Tuesday, April 16, 2019

R&G in CNY

The occasion of Record Store Day 2019 found me making a trip eastward to revisit the CNY Playhouse.  (Foul!  No non sequiturs.)  Last year it was their production of Hamlet.  (See 5/23/18 post.)  This year it was their production of Rosencrantz & Guildenstern Are Dead.  Unlike its predecessor, however, this year's attempt was not nearly as fulfilling.

My opening salvo in last year's review was regarding the venue.  The Shoppingtown Mall was even more deserted than it had been previously.  In fact, as I walked through it before the theatre doors opened, I discovered entire corridors devoid of stores and people.  It was a tad unsettling to say the least.  At least the bird droppings of last year had been cleaned up.

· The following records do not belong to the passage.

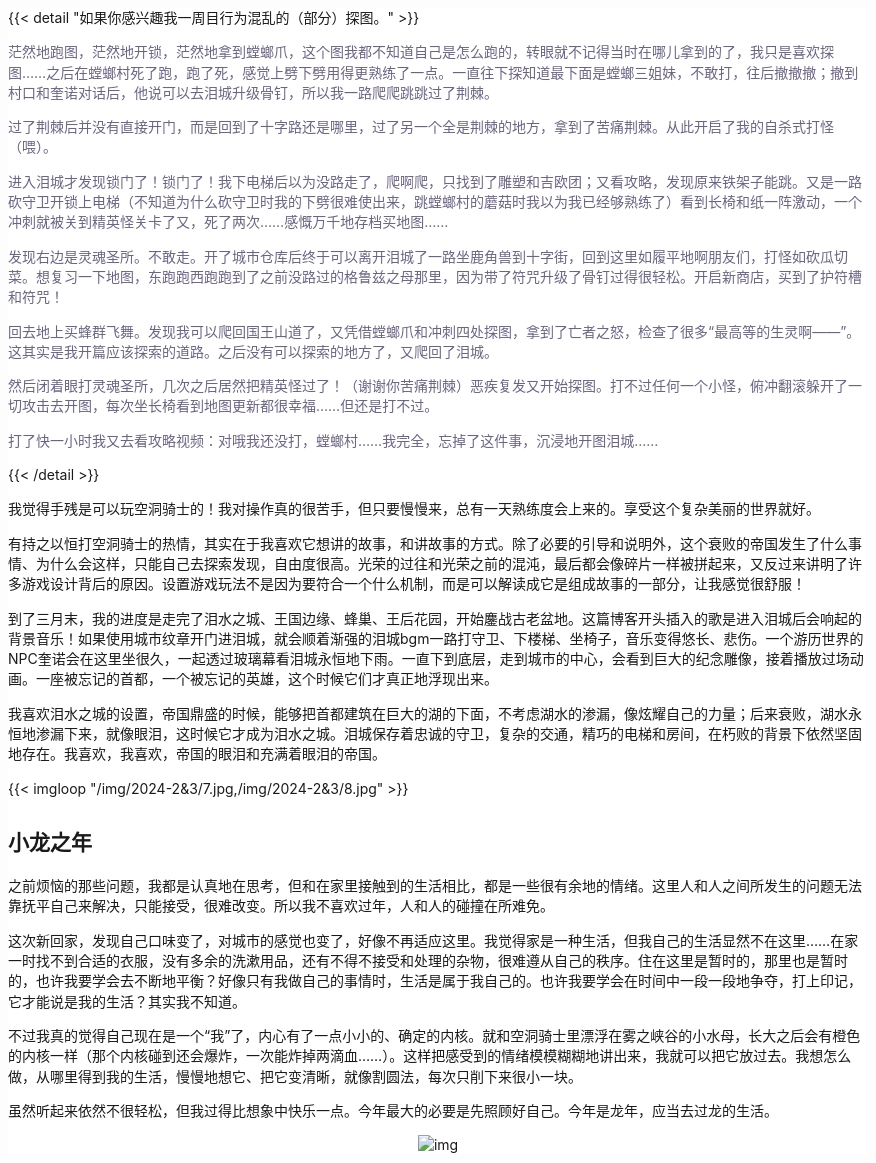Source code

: {{< detail "如果你感兴趣我一周目行为混乱的（部分）探图。" >}}

<font color="#6c6485">

茫然地跑图，茫然地开锁，茫然地拿到螳螂爪，这个图我都不知道自己是怎么跑的，转眼就不记得当时在哪儿拿到的了，我只是喜欢探图……之后在螳螂村死了跑，跑了死，感觉上劈下劈用得更熟练了一点。一直往下探知道最下面是螳螂三姐妹，不敢打，往后撤撤撤；撤到村口和奎诺对话后，他说可以去泪城升级骨钉，所以我一路爬爬跳跳过了荆棘。

过了荆棘后并没有直接开门，而是回到了十字路还是哪里，过了另一个全是荆棘的地方，拿到了苦痛荆棘。从此开启了我的自杀式打怪（喂）。

进入泪城才发现锁门了！锁门了！我下电梯后以为没路走了，爬啊爬，只找到了雕塑和吉欧团；又看攻略，发现原来铁架子能跳。又是一路砍守卫开锁上电梯（不知道为什么砍守卫时我的下劈很难使出来，跳螳螂村的蘑菇时我以为我已经够熟练了）看到长椅和纸一阵激动，一个冲刺就被关到精英怪关卡了又，死了两次……感慨万千地存档买地图……

发现右边是灵魂圣所。不敢走。开了城市仓库后终于可以离开泪城了一路坐鹿角兽到十字街，回到这里如履平地啊朋友们，打怪如砍瓜切菜。想复习一下地图，东跑跑西跑跑到了之前没路过的格鲁兹之母那里，因为带了符咒升级了骨钉过得很轻松。开启新商店，买到了护符槽和符咒！

回去地上买蜂群飞舞。发现我可以爬回国王山道了，又凭借螳螂爪和冲刺四处探图，拿到了亡者之怒，检查了很多“最高等的生灵啊——”。这其实是我开篇应该探索的道路。之后没有可以探索的地方了，又爬回了泪城。

然后闭着眼打灵魂圣所，几次之后居然把精英怪过了！（谢谢你苦痛荆棘）恶疾复发又开始探图。打不过任何一个小怪，俯冲翻滚躲开了一切攻击去开图，每次坐长椅看到地图更新都很幸福……但还是打不过。

打了快一小时我又去看攻略视频：对哦我还没打，螳螂村……我完全，忘掉了这件事，沉浸地开图泪城……

</font>

{{< /detail >}}

我觉得手残是可以玩空洞骑士的！我对操作真的很苦手，但只要慢慢来，总有一天熟练度会上来的。享受这个复杂美丽的世界就好。

有持之以恒打空洞骑士的热情，其实在于我喜欢它想讲的故事，和讲故事的方式。除了必要的引导和说明外，这个衰败的帝国发生了什么事情、为什么会这样，只能自己去探索发现，自由度很高。光荣的过往和光荣之前的混沌，最后都会像碎片一样被拼起来，又反过来讲明了许多游戏设计背后的原因。设置游戏玩法不是因为要符合一个什么机制，而是可以解读成它是组成故事的一部分，让我感觉很舒服！

到了三月末，我的进度是走完了泪水之城、王国边缘、蜂巢、王后花园，开始鏖战古老盆地。这篇博客开头插入的歌是进入泪城后会响起的背景音乐！如果使用城市纹章开门进泪城，就会顺着渐强的泪城bgm一路打守卫、下楼梯、坐椅子，音乐变得悠长、悲伤。一个游历世界的NPC奎诺会在这里坐很久，一起透过玻璃幕看泪城永恒地下雨。一直下到底层，走到城市的中心，会看到巨大的纪念雕像，接着播放过场动画。一座被忘记的首都，一个被忘记的英雄，这个时候它们才真正地浮现出来。

我喜欢泪水之城的设置，帝国鼎盛的时候，能够把首都建筑在巨大的湖的下面，不考虑湖水的渗漏，像炫耀自己的力量；后来衰败，湖水永恒地渗漏下来，就像眼泪，这时候它才成为泪水之城。泪城保存着忠诚的守卫，复杂的交通，精巧的电梯和房间，在朽败的背景下依然坚固地存在。我喜欢，我喜欢，帝国的眼泪和充满着眼泪的帝国。

{{< imgloop "/img/2024-2&3/7.jpg,/img/2024-2&3/8.jpg" >}}

## 小龙之年

之前烦恼的那些问题，我都是认真地在思考，但和在家里接触到的生活相比，都是一些很有余地的情绪。这里人和人之间所发生的问题无法靠抚平自己来解决，只能接受，很难改变。所以我不喜欢过年，人和人的碰撞在所难免。

这次新回家，发现自己口味变了，对城市的感觉也变了，好像不再适应这里。我觉得家是一种生活，但我自己的生活显然不在这里……在家一时找不到合适的衣服，没有多余的洗漱用品，还有不得不接受和处理的杂物，很难遵从自己的秩序。住在这里是暂时的，那里也是暂时的，也许我要学会去不断地平衡？好像只有我做自己的事情时，生活是属于我自己的。也许我要学会在时间中一段一段地争夺，打上印记，它才能说是我的生活？其实我不知道。

不过我真的觉得自己现在是一个“我”了，内心有了一点小小的、确定的内核。就和空洞骑士里漂浮在雾之峡谷的小水母，长大之后会有橙色的内核一样（那个内核碰到还会爆炸，一次能炸掉两滴血……）。这样把感受到的情绪模模糊糊地讲出来，我就可以把它放过去。我想怎么做，从哪里得到我的生活，慢慢地想它、把它变清晰，就像割圆法，每次只削下来很小一块。

虽然听起来依然不很轻松，但我过得比想象中快乐一点。今年最大的必要是先照顾好自己。今年是龙年，应当去过龙的生活。

<center>
    <figure>
        <img src="/img/2024-2&3/9.jpg" alt="img" style="width:70%;">
    </figure>
</center>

Part of the interest in seeing R&G live for the third time was to see how it would be handled vis a vis its Shakespearean counterpart.  The other times I had encountered R&G, in Oswego and Rochester, it was a part of repertory production.  As such, the casts and sets were similar.  With a one-year separation between CNY's shows, I wondered if this would be the case here.  It was not.  The set consisted of a largely bare stage with a stylishly torn curtain at the back and three large trunks/boxes at each side.  While a few of the actors had appeared in last year's production (with the director of R&G having played Rosencrantz), none were reprising their previous roles.  So this was an entirely separate work.

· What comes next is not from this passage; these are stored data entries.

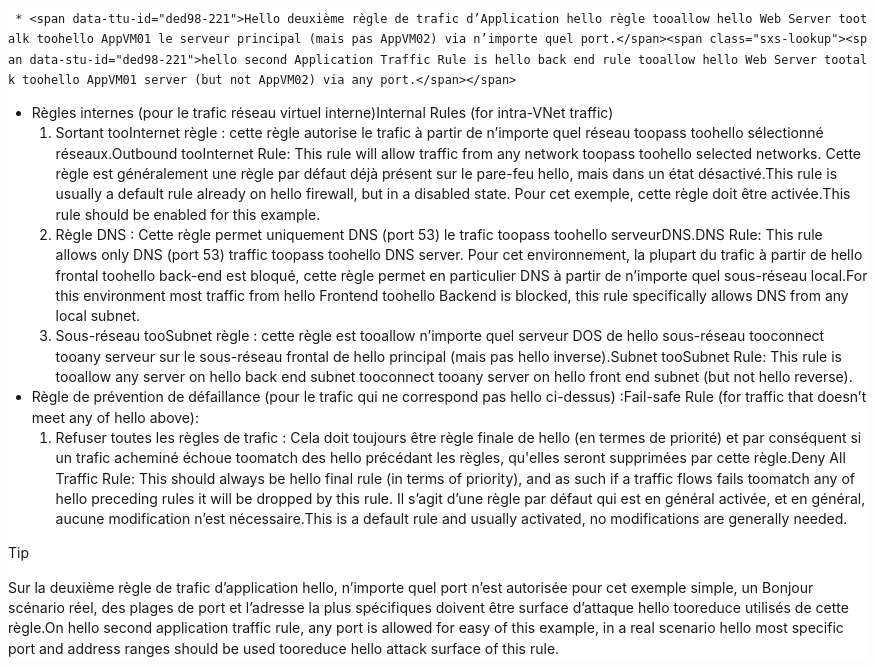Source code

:      * <span data-ttu-id="ded98-221">Hello deuxième règle de trafic d’Application hello règle tooallow hello Web Server tootalk toohello AppVM01 le serveur principal (mais pas AppVM02) via n’importe quel port.</span><span class="sxs-lookup"><span data-stu-id="ded98-221">hello second Application Traffic Rule is hello back end rule tooallow hello Web Server tootalk toohello AppVM01 server (but not AppVM02) via any port.</span></span>
* <span data-ttu-id="ded98-222">Règles internes (pour le trafic réseau virtuel interne)</span><span class="sxs-lookup"><span data-stu-id="ded98-222">Internal Rules (for intra-VNet traffic)</span></span>
  1. <span data-ttu-id="ded98-223">Sortant tooInternet règle : cette règle autorise le trafic à partir de n’importe quel réseau toopass toohello sélectionné réseaux.</span><span class="sxs-lookup"><span data-stu-id="ded98-223">Outbound tooInternet Rule: This rule will allow traffic from any network toopass toohello selected networks.</span></span> <span data-ttu-id="ded98-224">Cette règle est généralement une règle par défaut déjà présent sur le pare-feu hello, mais dans un état désactivé.</span><span class="sxs-lookup"><span data-stu-id="ded98-224">This rule is usually a default rule already on hello firewall, but in a disabled state.</span></span> <span data-ttu-id="ded98-225">Pour cet exemple, cette règle doit être activée.</span><span class="sxs-lookup"><span data-stu-id="ded98-225">This rule should be enabled for this example.</span></span>
  2. <span data-ttu-id="ded98-226">Règle DNS : Cette règle permet uniquement DNS (port 53) le trafic toopass toohello serveurDNS.</span><span class="sxs-lookup"><span data-stu-id="ded98-226">DNS Rule: This rule allows only DNS (port 53) traffic toopass toohello DNS server.</span></span> <span data-ttu-id="ded98-227">Pour cet environnement, la plupart du trafic à partir de hello frontal toohello back-end est bloqué, cette règle permet en particulier DNS à partir de n’importe quel sous-réseau local.</span><span class="sxs-lookup"><span data-stu-id="ded98-227">For this environment most traffic from hello Frontend toohello Backend is blocked, this rule specifically allows DNS from any local subnet.</span></span>
  3. <span data-ttu-id="ded98-228">Sous-réseau tooSubnet règle : cette règle est tooallow n’importe quel serveur DOS de hello sous-réseau tooconnect tooany serveur sur le sous-réseau frontal de hello principal (mais pas hello inverse).</span><span class="sxs-lookup"><span data-stu-id="ded98-228">Subnet tooSubnet Rule: This rule is tooallow any server on hello back end subnet tooconnect tooany server on hello front end subnet (but not hello reverse).</span></span>
* <span data-ttu-id="ded98-229">Règle de prévention de défaillance (pour le trafic qui ne correspond pas hello ci-dessus) :</span><span class="sxs-lookup"><span data-stu-id="ded98-229">Fail-safe Rule (for traffic that doesn’t meet any of hello above):</span></span>
  1. <span data-ttu-id="ded98-230">Refuser toutes les règles de trafic : Cela doit toujours être règle finale de hello (en termes de priorité) et par conséquent si un trafic acheminé échoue toomatch des hello précédant les règles, qu'elles seront supprimées par cette règle.</span><span class="sxs-lookup"><span data-stu-id="ded98-230">Deny All Traffic Rule: This should always be hello final rule (in terms of priority), and as such if a traffic flows fails toomatch any of hello preceding rules it will be dropped by this rule.</span></span> <span data-ttu-id="ded98-231">Il s’agit d’une règle par défaut qui est en général activée, et en général, aucune modification n’est nécessaire.</span><span class="sxs-lookup"><span data-stu-id="ded98-231">This is a default rule and usually activated, no modifications are generally needed.</span></span>

> [!TIP]
> <span data-ttu-id="ded98-232">Sur la deuxième règle de trafic d’application hello, n’importe quel port n’est autorisée pour cet exemple simple, un Bonjour scénario réel, des plages de port et l’adresse la plus spécifiques doivent être surface d’attaque hello tooreduce utilisés de cette règle.</span><span class="sxs-lookup"><span data-stu-id="ded98-232">On hello second application traffic rule, any port is allowed for easy of this example, in a real scenario hello most specific port and address ranges should be used tooreduce hello attack surface of this rule.</span></span>
> 
>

After pre-show audio consisting of a looped recording of ambient music and an actor speaking "The time is out of joint," the show began with our protagonists on stage, tossing coins.  Their costumes were modern items coordinated to look period--unremarkably adequate.  Unfortunately, the same could be said of the performances of Rosencrantz and Guildenstern.  The actors expressed good diction and generally were in command of their lines, with only a few stumbles noted.  As characters, though, they were unremarkably adequate; not bothersome, but not terribly interesting either.  The witticism for which the original play is noted became a casualty of the tepid delivery.  Yet, these roles were the highlight of the evening.

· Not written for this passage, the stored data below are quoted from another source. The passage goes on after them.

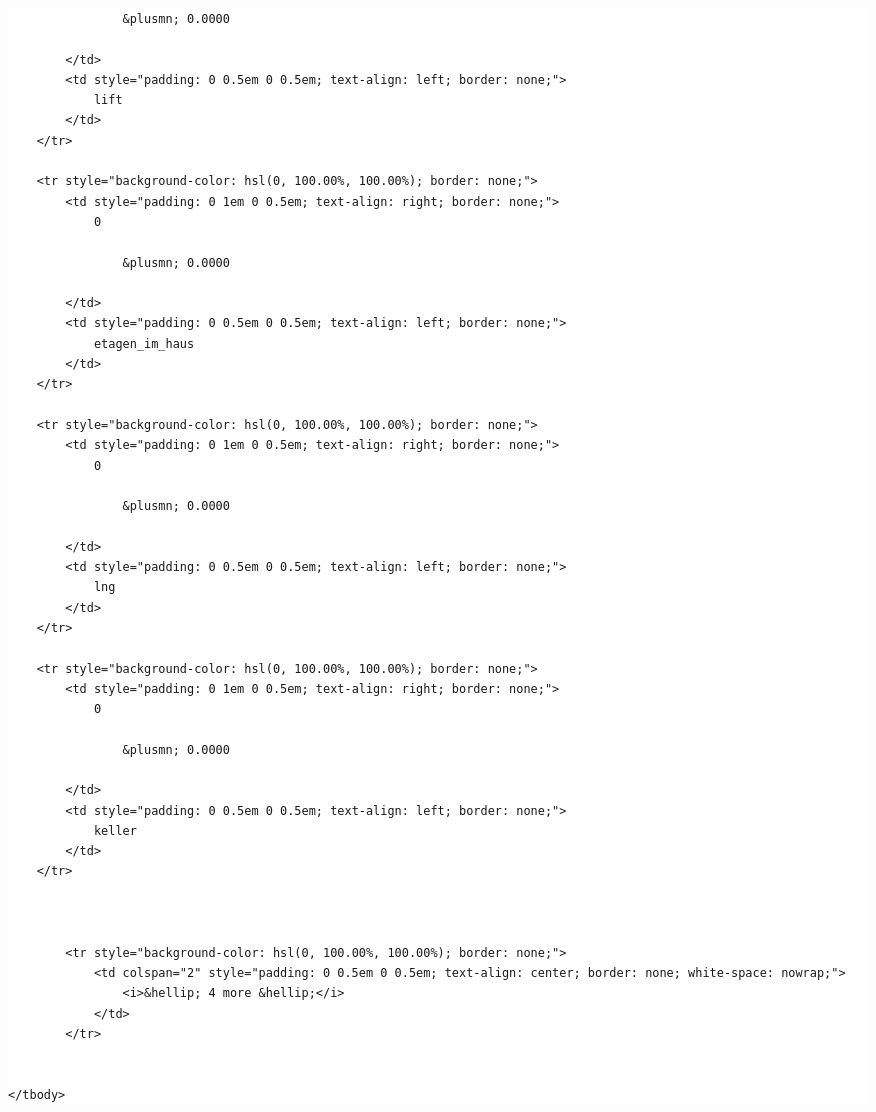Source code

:                     &plusmn; 0.0000
                
            </td>
            <td style="padding: 0 0.5em 0 0.5em; text-align: left; border: none;">
                lift
            </td>
        </tr>
    
        <tr style="background-color: hsl(0, 100.00%, 100.00%); border: none;">
            <td style="padding: 0 1em 0 0.5em; text-align: right; border: none;">
                0
                
                    &plusmn; 0.0000
                
            </td>
            <td style="padding: 0 0.5em 0 0.5em; text-align: left; border: none;">
                etagen_im_haus
            </td>
        </tr>
    
        <tr style="background-color: hsl(0, 100.00%, 100.00%); border: none;">
            <td style="padding: 0 1em 0 0.5em; text-align: right; border: none;">
                0
                
                    &plusmn; 0.0000
                
            </td>
            <td style="padding: 0 0.5em 0 0.5em; text-align: left; border: none;">
                lng
            </td>
        </tr>
    
        <tr style="background-color: hsl(0, 100.00%, 100.00%); border: none;">
            <td style="padding: 0 1em 0 0.5em; text-align: right; border: none;">
                0
                
                    &plusmn; 0.0000
                
            </td>
            <td style="padding: 0 0.5em 0 0.5em; text-align: left; border: none;">
                keller
            </td>
        </tr>
    
    
        
            <tr style="background-color: hsl(0, 100.00%, 100.00%); border: none;">
                <td colspan="2" style="padding: 0 0.5em 0 0.5em; text-align: center; border: none; white-space: nowrap;">
                    <i>&hellip; 4 more &hellip;</i>
                </td>
            </tr>
        
    
    </tbody>
</table>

The remaining performances ranged from unpleasant to awful.  The Player was simply boring.  The direction called for the Hamlet roles to be performed as egregious slapstick, a decision that was questionable at best.  Claudius, for instance, ended up with lipstick on the right side of his head after a kiss from a slobberingly sottish Gertrude, and the lipstick remained for the evening.  The portrayal of Hamlet was dreadfully overdone.  Polonius, in a cheap-looking silvery-white wig, delivered most of his lines with his eyes closed, as if he could not bear to look.  I could not blame him on that count.  For a play that is reputed to be comedic, there was hardly any legitimate humor evident.  The actors merely chewed the scenery, and badly.  It was telling that the most audible laughter came from the rear of the house, where the crew were stationed.

The play was performed with one intermission.  The first intermission in Stoppard's original script was handled as a fade to black with some Hamlet lines piped in over the sound system.  The lights came up and went into the playwright's Act II.  The intermission in the CNY production came within Stoppard's Act II, at the blackout following the mock death scene and Guildenstern's speech about acting death.  It was roughly 90 minutes after the show had begun, although it had felt much longer.

The intermission usually provides the audience a chance to stretch, to refresh, and to reset itself for what is to come.  In this case and for this author, it was a chance to escape.  The realization that at least another hour remained of the advertised running time was too much to bear.  There was nothing about Act I that caused me to care in the least what happened to the characters.  The time would be (and was) much better spent in heading for home.

So I have no idea how this production of R&G ended.  Did our protagonists manage to avoid their title fate or did they lose their heads?  Did it really matter?  In my estimation, not particularly.  To borrow a phrase from the Ambassador, who may or may not have appeared the end of the play, the sight was dismal.